--- DATA SECTION Enclosed Below ---

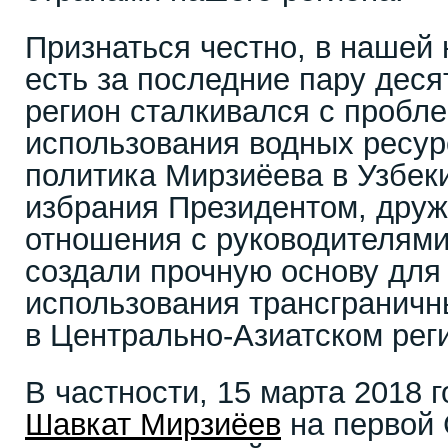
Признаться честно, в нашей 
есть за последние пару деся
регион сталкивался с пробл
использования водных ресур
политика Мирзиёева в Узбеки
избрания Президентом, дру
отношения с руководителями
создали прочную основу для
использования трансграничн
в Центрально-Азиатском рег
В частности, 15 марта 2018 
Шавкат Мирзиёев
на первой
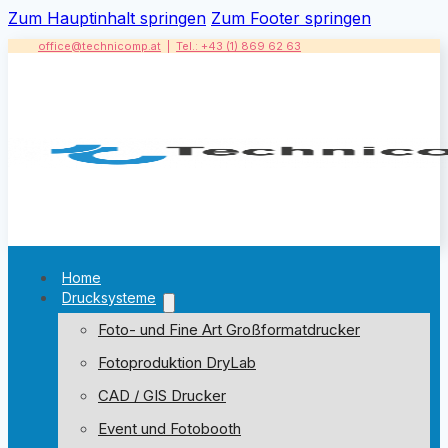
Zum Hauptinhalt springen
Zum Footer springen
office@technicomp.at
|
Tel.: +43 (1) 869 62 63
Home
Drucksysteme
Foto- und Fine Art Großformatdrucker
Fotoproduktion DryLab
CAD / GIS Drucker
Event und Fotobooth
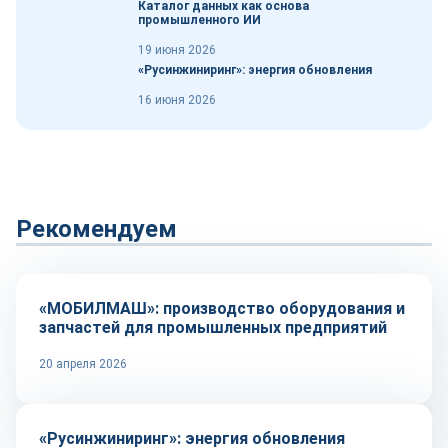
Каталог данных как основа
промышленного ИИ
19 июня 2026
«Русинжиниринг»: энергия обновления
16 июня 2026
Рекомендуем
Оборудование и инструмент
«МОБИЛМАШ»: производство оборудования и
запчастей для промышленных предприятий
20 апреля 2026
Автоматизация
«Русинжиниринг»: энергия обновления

--- End of Enclosed DATA SECTION ---

Beginning with the line that contains "CAD / GIS Drucker", print exactly every line through the end of the records, both included. Omit the pictures.

CAD / GIS Drucker
Event und Fotobooth
Каталог данных как основа
промышленного ИИ
19 июня 2026
«Русинжиниринг»: энергия обновления
16 июня 2026
Рекомендуем
Оборудование и инструмент
«МОБИЛМАШ»: производство оборудования и
запчастей для промышленных предприятий
20 апреля 2026
Автоматизация
«Русинжиниринг»: энергия обновления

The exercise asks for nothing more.